▶ _Try it_
Retype the records below from their first line through the line holding "enable the detector", including both ends and no pictures.

▶ _Source texts of formatted documents_
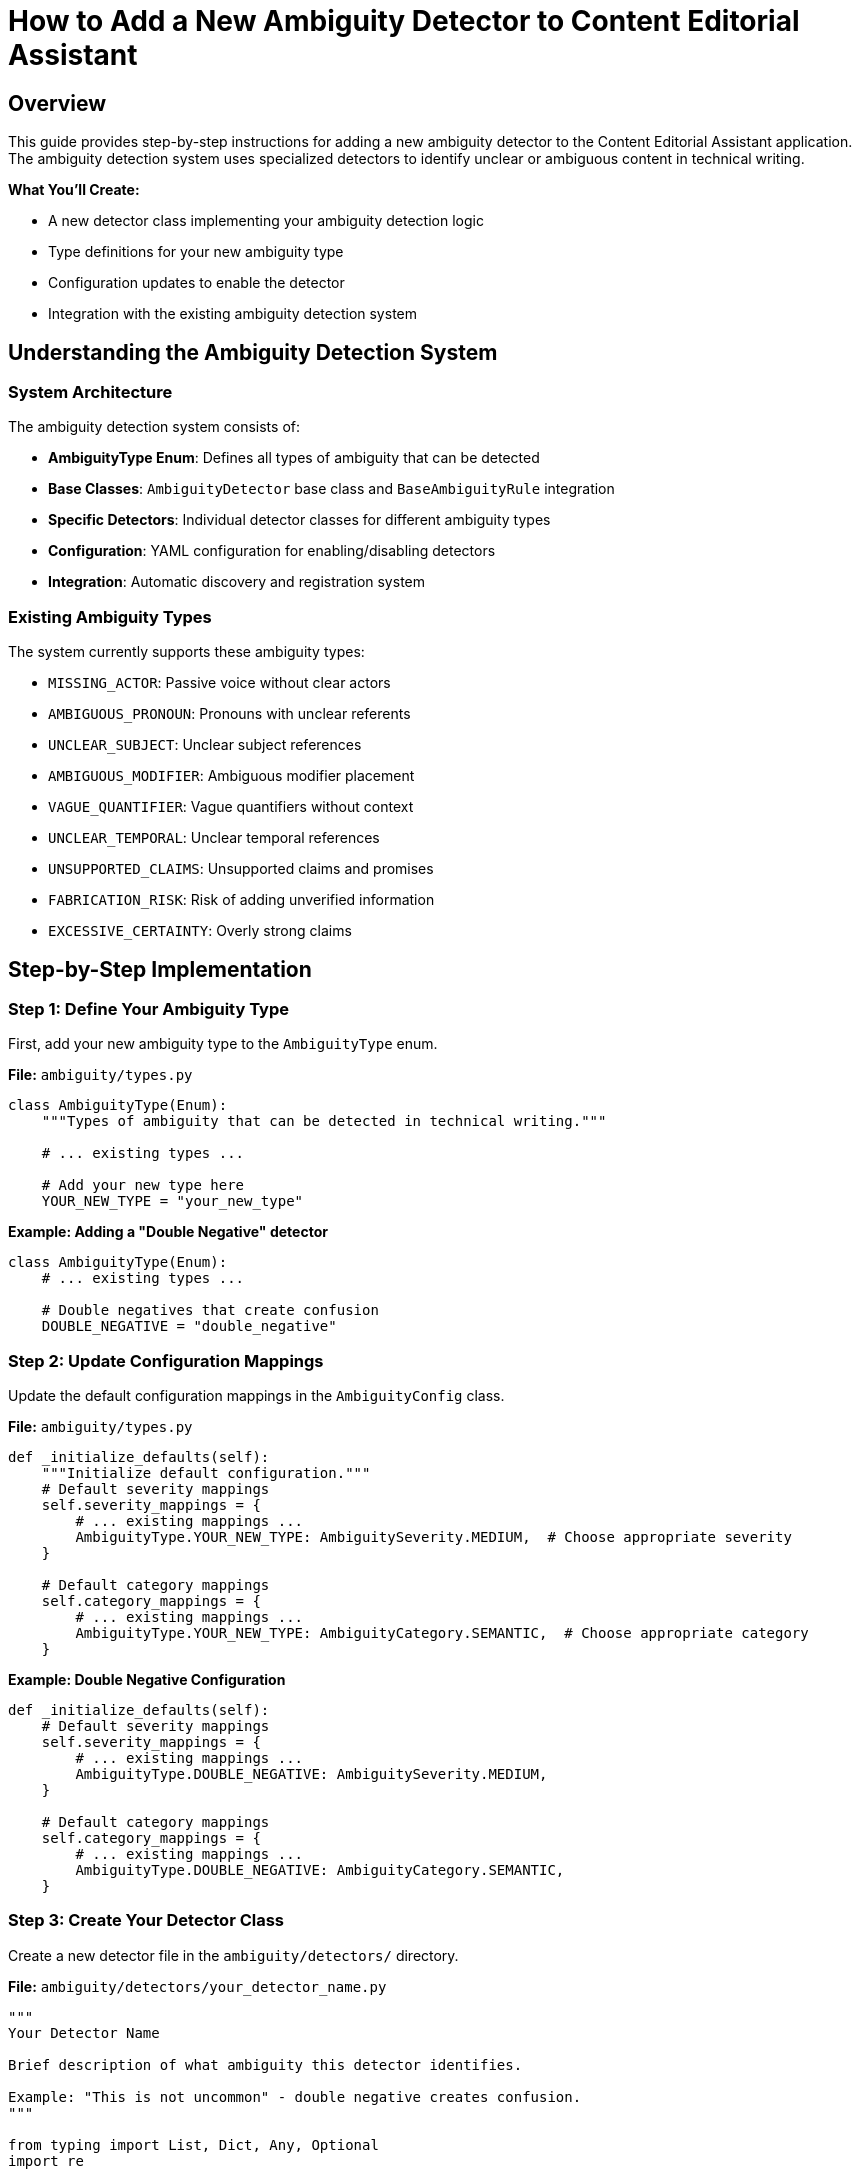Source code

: = How to Add a New Ambiguity Detector to Content Editorial Assistant
:source-highlighter: highlightjs

== Overview

This guide provides step-by-step instructions for adding a new ambiguity detector to the Content Editorial Assistant application. The ambiguity detection system uses specialized detectors to identify unclear or ambiguous content in technical writing.

[.lead]
**What You'll Create:**

* A new detector class implementing your ambiguity detection logic
* Type definitions for your new ambiguity type
* Configuration updates to enable the detector
* Integration with the existing ambiguity detection system

== Understanding the Ambiguity Detection System

=== System Architecture

The ambiguity detection system consists of:

* **AmbiguityType Enum**: Defines all types of ambiguity that can be detected
* **Base Classes**: `AmbiguityDetector` base class and `BaseAmbiguityRule` integration
* **Specific Detectors**: Individual detector classes for different ambiguity types
* **Configuration**: YAML configuration for enabling/disabling detectors
* **Integration**: Automatic discovery and registration system

=== Existing Ambiguity Types

The system currently supports these ambiguity types:

* `MISSING_ACTOR`: Passive voice without clear actors
* `AMBIGUOUS_PRONOUN`: Pronouns with unclear referents
* `UNCLEAR_SUBJECT`: Unclear subject references
* `AMBIGUOUS_MODIFIER`: Ambiguous modifier placement
* `VAGUE_QUANTIFIER`: Vague quantifiers without context
* `UNCLEAR_TEMPORAL`: Unclear temporal references
* `UNSUPPORTED_CLAIMS`: Unsupported claims and promises
* `FABRICATION_RISK`: Risk of adding unverified information
* `EXCESSIVE_CERTAINTY`: Overly strong claims

== Step-by-Step Implementation

=== Step 1: Define Your Ambiguity Type

First, add your new ambiguity type to the `AmbiguityType` enum.

**File:** `ambiguity/types.py`

[source,python]
----
class AmbiguityType(Enum):
    """Types of ambiguity that can be detected in technical writing."""
    
    # ... existing types ...
    
    # Add your new type here
    YOUR_NEW_TYPE = "your_new_type"
----

**Example: Adding a "Double Negative" detector**

[source,python]
----
class AmbiguityType(Enum):
    # ... existing types ...
    
    # Double negatives that create confusion
    DOUBLE_NEGATIVE = "double_negative"
----

=== Step 2: Update Configuration Mappings

Update the default configuration mappings in the `AmbiguityConfig` class.

**File:** `ambiguity/types.py`

[source,python]
----
def _initialize_defaults(self):
    """Initialize default configuration."""
    # Default severity mappings
    self.severity_mappings = {
        # ... existing mappings ...
        AmbiguityType.YOUR_NEW_TYPE: AmbiguitySeverity.MEDIUM,  # Choose appropriate severity
    }
    
    # Default category mappings
    self.category_mappings = {
        # ... existing mappings ...
        AmbiguityType.YOUR_NEW_TYPE: AmbiguityCategory.SEMANTIC,  # Choose appropriate category
    }
----

**Example: Double Negative Configuration**

[source,python]
----
def _initialize_defaults(self):
    # Default severity mappings
    self.severity_mappings = {
        # ... existing mappings ...
        AmbiguityType.DOUBLE_NEGATIVE: AmbiguitySeverity.MEDIUM,
    }
    
    # Default category mappings
    self.category_mappings = {
        # ... existing mappings ...
        AmbiguityType.DOUBLE_NEGATIVE: AmbiguityCategory.SEMANTIC,
    }
----

=== Step 3: Create Your Detector Class

Create a new detector file in the `ambiguity/detectors/` directory.

**File:** `ambiguity/detectors/your_detector_name.py`

[source,python]
----
"""
Your Detector Name

Brief description of what ambiguity this detector identifies.

Example: "This is not uncommon" - double negative creates confusion.
"""

from typing import List, Dict, Any, Optional
import re

from ..base_ambiguity_rule import AmbiguityDetector
from ..types import (
    AmbiguityType, AmbiguityCategory, AmbiguitySeverity,
    AmbiguityContext, AmbiguityEvidence, AmbiguityDetection,
    ResolutionStrategy, AmbiguityConfig
)


class YourDetectorName(AmbiguityDetector):
    """
    Brief description of what this detector does.
    
    Detailed explanation of the type of ambiguity this detector identifies
    and how it analyzes text to find instances of this ambiguity.
    """
    
    def __init__(self, config: AmbiguityConfig):
        super().__init__(config)
        
        # Configuration parameters
        self.confidence_threshold = 0.7
        self.min_confidence = 0.6
        
        # Detection patterns or rules
        self.detection_patterns = [
            # Add your detection patterns here
        ]
        
        # Any other initialization needed
    
    def detect(self, context: AmbiguityContext, nlp) -> List[AmbiguityDetection]:
        """
        Detect your specific type of ambiguity.
        
        Args:
            context: Sentence context for analysis
            nlp: SpaCy nlp object
            
        Returns:
            List of ambiguity detections
        """
        if not self.enabled:
            return []
        
        detections = []
        
        try:
            # Parse the sentence
            doc = nlp(context.sentence)
            
            # Implement your detection logic here
            # Example structure:
            for token in doc:
                if self._matches_pattern(token, doc):
                    detection = self._create_detection(token, doc, context)
                    if detection:
                        detections.append(detection)
        
        except Exception as e:
            # Log error but don't fail
            print(f"Error in {self.__class__.__name__}: {e}")
        
        return detections
    
    def _matches_pattern(self, token, doc) -> bool:
        """Check if a token matches your detection pattern."""
        # Implement your pattern matching logic
        return False
    
    def _create_detection(self, token, doc, context: AmbiguityContext) -> Optional[AmbiguityDetection]:
        """Create ambiguity detection for matched pattern."""
        try:
            # Calculate confidence
            confidence = self._calculate_confidence(token, doc, context)
            
            if confidence < self.min_confidence:
                return None
            
            # Extract evidence
            evidence = AmbiguityEvidence(
                tokens=[token.text],
                linguistic_pattern=f"your_pattern_{token.pos_}",
                confidence=confidence,
                spacy_features={
                    'pos': token.pos_,
                    'lemma': token.lemma_,
                    # Add other relevant features
                }
            )
            
            # Define resolution strategies
            resolution_strategies = [
                ResolutionStrategy.RESTRUCTURE_SENTENCE,
                # Add other appropriate strategies
            ]
            
            # Generate AI instructions
            ai_instructions = [
                "Your specific instructions for the AI rewriter",
                "How to resolve this type of ambiguity"
            ]
            
            # Create detection
            detection = AmbiguityDetection(
                ambiguity_type=AmbiguityType.YOUR_NEW_TYPE,
                category=self.config.get_category(AmbiguityType.YOUR_NEW_TYPE),
                severity=self.config.get_severity(AmbiguityType.YOUR_NEW_TYPE),
                context=context,
                evidence=evidence,
                resolution_strategies=resolution_strategies,
                ai_instructions=ai_instructions
            )
            
            return detection
            
        except Exception as e:
            print(f"Error creating detection: {e}")
            return None
    
    def _calculate_confidence(self, token, doc, context: AmbiguityContext) -> float:
        """Calculate confidence score for detection."""
        confidence = 0.5  # Base confidence
        
        # Add your confidence calculation logic
        # Consider factors like:
        # - Pattern strength
        # - Context clues
        # - Sentence structure
        
        return min(1.0, max(0.0, confidence))
----

**Example: Double Negative Detector**

[source,python]
----
"""
Double Negative Detector

Detects double negatives that create confusion about the intended meaning.

Example: "This is not uncommon" - unclear if it means "common" or "rare".
"""

from typing import List, Dict, Any, Optional
import re

from ..base_ambiguity_rule import AmbiguityDetector
from ..types import (
    AmbiguityType, AmbiguityCategory, AmbiguitySeverity,
    AmbiguityContext, AmbiguityEvidence, AmbiguityDetection,
    ResolutionStrategy, AmbiguityConfig
)


class DoubleNegativeDetector(AmbiguityDetector):
    """
    Detects double negatives that create ambiguity.
    
    Identifies sentences where two negatives are used together,
    potentially creating confusion about the intended meaning.
    """
    
    def __init__(self, config: AmbiguityConfig):
        super().__init__(config)
        self.confidence_threshold = 0.7
        self.min_confidence = 0.6
        
        # Negative words and prefixes
        self.negative_words = {
            'not', 'no', 'never', 'nothing', 'nobody', 'nowhere',
            'neither', 'none', 'hardly', 'scarcely', 'barely'
        }
        
        self.negative_prefixes = {
            'un', 'in', 'im', 'ir', 'il', 'dis', 'mis', 'non'
        }
    
    def detect(self, context: AmbiguityContext, nlp) -> List[AmbiguityDetection]:
        """Detect double negatives in the sentence."""
        if not self.enabled:
            return []
        
        detections = []
        
        try:
            doc = nlp(context.sentence)
            
            # Find negative words in the sentence
            negatives = []
            for token in doc:
                if self._is_negative(token):
                    negatives.append(token)
            
            # Check for double negatives
            if len(negatives) >= 2:
                # Check if they're close enough to be confusing
                for i in range(len(negatives) - 1):
                    for j in range(i + 1, len(negatives)):
                        if self._forms_double_negative(negatives[i], negatives[j], doc):
                            detection = self._create_detection(
                                [negatives[i], negatives[j]], doc, context
                            )
                            if detection:
                                detections.append(detection)
        
        except Exception as e:
            print(f"Error in double negative detection: {e}")
        
        return detections
    
    def _is_negative(self, token) -> bool:
        """Check if a token is a negative word."""
        text = token.text.lower()
        lemma = token.lemma_.lower()
        
        # Check direct negative words
        if text in self.negative_words or lemma in self.negative_words:
            return True
        
        # Check negative prefixes
        for prefix in self.negative_prefixes:
            if text.startswith(prefix) and len(text) > len(prefix):
                return True
        
        return False
    
    def _forms_double_negative(self, neg1, neg2, doc) -> bool:
        """Check if two negatives form a confusing double negative."""
        # Check distance between negatives
        distance = abs(neg1.i - neg2.i)
        
        # Close negatives are more likely to be confusing
        return distance <= 5
    
    def _create_detection(self, negative_tokens, doc, context: AmbiguityContext) -> Optional[AmbiguityDetection]:
        """Create detection for double negative."""
        try:
            confidence = self._calculate_confidence(negative_tokens, doc, context)
            
            if confidence < self.min_confidence:
                return None
            
            tokens = [token.text for token in negative_tokens]
            
            evidence = AmbiguityEvidence(
                tokens=tokens,
                linguistic_pattern="double_negative",
                confidence=confidence,
                spacy_features={
                    'negative_count': len(negative_tokens),
                    'negative_types': [token.pos_ for token in negative_tokens]
                }
            )
            
            resolution_strategies = [
                ResolutionStrategy.RESTRUCTURE_SENTENCE
            ]
            
            ai_instructions = [
                "Rewrite the sentence to avoid double negatives",
                "Use positive language where possible",
                "Ensure the meaning is clear and unambiguous"
            ]
            
            detection = AmbiguityDetection(
                ambiguity_type=AmbiguityType.DOUBLE_NEGATIVE,
                category=self.config.get_category(AmbiguityType.DOUBLE_NEGATIVE),
                severity=self.config.get_severity(AmbiguityType.DOUBLE_NEGATIVE),
                context=context,
                evidence=evidence,
                resolution_strategies=resolution_strategies,
                ai_instructions=ai_instructions
            )
            
            return detection
            
        except Exception as e:
            print(f"Error creating double negative detection: {e}")
            return None
    
    def _calculate_confidence(self, negative_tokens, doc, context: AmbiguityContext) -> float:
        """Calculate confidence for double negative detection."""
        confidence = 0.6  # Base confidence
        
        # More negatives = higher confidence
        if len(negative_tokens) > 2:
            confidence += 0.2
        
        # Close negatives = higher confidence
        distances = [abs(negative_tokens[i].i - negative_tokens[i+1].i) 
                    for i in range(len(negative_tokens)-1)]
        avg_distance = sum(distances) / len(distances) if distances else 0
        
        if avg_distance <= 3:
            confidence += 0.2
        
        return min(1.0, max(0.0, confidence))
----

=== Step 4: Update Detector Package

Add your detector to the package's `__init__.py` file.

**File:** `ambiguity/detectors/__init__.py`

[source,python]
----
"""
Ambiguity Detectors Package
"""

# ... existing imports ...

try:
    from .your_detector_name import YourDetectorName
    __all__.append('YourDetectorName')
except ImportError:
    pass
----

**Example: Double Negative Detector**

[source,python]
----
try:
    from .double_negative_detector import DoubleNegativeDetector
    __all__.append('DoubleNegativeDetector')
except ImportError:
    pass
----

=== Step 5: Register the Detector

Update the base ambiguity rule to initialize your detector.

**File:** `ambiguity/base_ambiguity_rule.py`

[source,python]
----
def _initialize_detectors(self):
    """Initialize specific ambiguity detectors."""
    try:
        # ... existing detector imports ...
        from .detectors.your_detector_name import YourDetectorName
        
        # ... existing detector initializations ...
        self.detectors['your_detector_key'] = YourDetectorName(self.config)
        
    except ImportError as e:
        print(f"Warning: Could not import some ambiguity detectors: {e}")
        pass
----

Also update the `_is_detector_enabled` method:

[source,python]
----
def _is_detector_enabled(self, detector_type: str) -> bool:
    """Check if a detector type is enabled."""
    detector_mappings = {
        # ... existing mappings ...
        'your_detector_key': AmbiguityType.YOUR_NEW_TYPE,
    }
    
    ambiguity_type = detector_mappings.get(detector_type)
    return ambiguity_type is not None and self.config.is_enabled(ambiguity_type)
----

**Example: Double Negative Detector Registration**

[source,python]
----
def _initialize_detectors(self):
    """Initialize specific ambiguity detectors."""
    try:
        # ... existing imports ...
        from .detectors.double_negative_detector import DoubleNegativeDetector
        
        # ... existing initializations ...
        self.detectors['double_negative'] = DoubleNegativeDetector(self.config)
        
    except ImportError as e:
        print(f"Warning: Could not import some ambiguity detectors: {e}")
        pass

def _is_detector_enabled(self, detector_type: str) -> bool:
    """Check if a detector type is enabled."""
    detector_mappings = {
        # ... existing mappings ...
        'double_negative': AmbiguityType.DOUBLE_NEGATIVE,
    }
    
    ambiguity_type = detector_mappings.get(detector_type)
    return ambiguity_type is not None and self.config.is_enabled(ambiguity_type)
----

=== Step 6: Add Configuration

Add configuration for your detector in the YAML configuration file.

**File:** `ambiguity/config/ambiguity_types.yaml`

[source,yaml]
----
ambiguity_types:
  # ... existing types ...
  
  your_new_type:
    enabled: true
    category: "semantic"  # or appropriate category
    severity: "medium"    # or appropriate severity
    confidence_threshold: 0.7
    description: "Brief description of your ambiguity type"
----

**Example: Double Negative Configuration**

[source,yaml]
----
ambiguity_types:
  # ... existing types ...
  
  double_negative:
    enabled: true
    category: "semantic"
    severity: "medium"
    confidence_threshold: 0.6
    description: "Double negatives that create confusion"
----

=== Step 7: Test Your Detector

Create test cases to verify your detector works correctly.

**File:** `tests/test_your_detector.py` (create if needed)

[source,python]
----
"""
Tests for Your Detector Name
"""

import pytest
from ambiguity.detectors.your_detector_name import YourDetectorName
from ambiguity.types import AmbiguityContext, AmbiguityConfig
import spacy


@pytest.fixture
def detector():
    """Create detector instance for testing."""
    config = AmbiguityConfig()
    return YourDetectorName(config)


@pytest.fixture
def nlp():
    """Create SpaCy nlp instance for testing."""
    return spacy.load("en_core_web_sm")


def test_detector_initialization(detector):
    """Test detector initializes correctly."""
    assert detector is not None
    assert detector.enabled is True


def test_detects_ambiguity(detector, nlp):
    """Test detector finds ambiguity in sample text."""
    context = AmbiguityContext(
        sentence_index=0,
        sentence="Your test sentence with ambiguity"
    )
    
    detections = detector.detect(context, nlp)
    
    assert len(detections) > 0
    assert detections[0].ambiguity_type == AmbiguityType.YOUR_NEW_TYPE


def test_no_false_positives(detector, nlp):
    """Test detector doesn't flag clear sentences."""
    context = AmbiguityContext(
        sentence_index=0,
        sentence="This is a clear sentence with no ambiguity."
    )
    
    detections = detector.detect(context, nlp)
    
    assert len(detections) == 0
----

== Files Summary

When adding a new ambiguity detector, you need to update these files:

[cols="1,3,1"]
|===
|File |Purpose |Required

|`ambiguity/types.py`
|Add new ambiguity type enum and configuration
|✓

|`ambiguity/detectors/your_detector.py`
|Implement the detector class
|✓

|`ambiguity/detectors/__init__.py`
|Register detector in package
|✓

|`ambiguity/base_ambiguity_rule.py`
|Initialize and enable detector
|✓

|`ambiguity/config/ambiguity_types.yaml`
|Configure detector settings
|✓

|`tests/test_your_detector.py`
|Create test cases
|Recommended
|===

== Best Practices

=== Detection Logic

* **Be Specific**: Target specific patterns rather than overly broad detection
* **Use Confidence Scores**: Implement meaningful confidence calculations
* **Consider Context**: Use surrounding sentences when relevant
* **Handle Edge Cases**: Account for unusual sentence structures

=== Performance

* **Efficient Patterns**: Use efficient regex and SpaCy operations
* **Early Returns**: Return early when conditions aren't met
* **Error Handling**: Gracefully handle parsing errors

=== Integration

* **Consistent Naming**: Follow existing naming conventions
* **Standard Interface**: Implement all required methods
* **Configuration**: Make behavior configurable through YAML
* **Documentation**: Include clear docstrings and examples

=== Testing

* **Positive Cases**: Test that ambiguity is detected
* **Negative Cases**: Test that clear text isn't flagged
* **Edge Cases**: Test unusual sentence structures
* **Performance**: Test with large documents

== Troubleshooting

=== Common Issues

**Detector Not Found**
- Check that the detector is properly imported in `__init__.py`
- Verify the detector class name matches the import

**Detector Not Running**
- Ensure the detector is registered in `_initialize_detectors`
- Check that the detector type is enabled in configuration
- Verify the detector mapping in `_is_detector_enabled`

**Low Detection Accuracy**
- Adjust confidence thresholds
- Refine detection patterns
- Consider more context information
- Review test cases for edge cases

**Performance Issues**
- Profile detector performance with large texts
- Optimize pattern matching logic
- Consider caching frequently used computations

=== Debug Mode

Enable debug output to troubleshoot detection issues:

[source,python]
----
# In your detector class
def detect(self, context: AmbiguityContext, nlp) -> List[AmbiguityDetection]:
    if self.debug:
        print(f"Analyzing: {context.sentence}")
    
    # ... detection logic ...
    
    if self.debug and detections:
        print(f"Found {len(detections)} detections")
    
    return detections
----

== Conclusion

Adding a new ambiguity detector involves:

1. **Defining the ambiguity type** in the type system
2. **Implementing detection logic** in a dedicated detector class
3. **Registering the detector** with the ambiguity system
4. **Configuring the detector** through YAML settings
5. **Testing thoroughly** with various text samples

The modular design makes it straightforward to add new detectors while maintaining system stability and performance. Each detector operates independently, allowing for focused development and testing of specific ambiguity types.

▶ _Worked solution_
Source code

: = How to Add a New Ambiguity Detector to Content Editorial Assistant
:source-highlighter: highlightjs

== Overview

This guide provides step-by-step instructions for adding a new ambiguity detector to the Content Editorial Assistant application. The ambiguity detection system uses specialized detectors to identify unclear or ambiguous content in technical writing.

[.lead]
**What You'll Create:**

* A new detector class implementing your ambiguity detection logic
* Type definitions for your new ambiguity type
* Configuration updates to enable the detector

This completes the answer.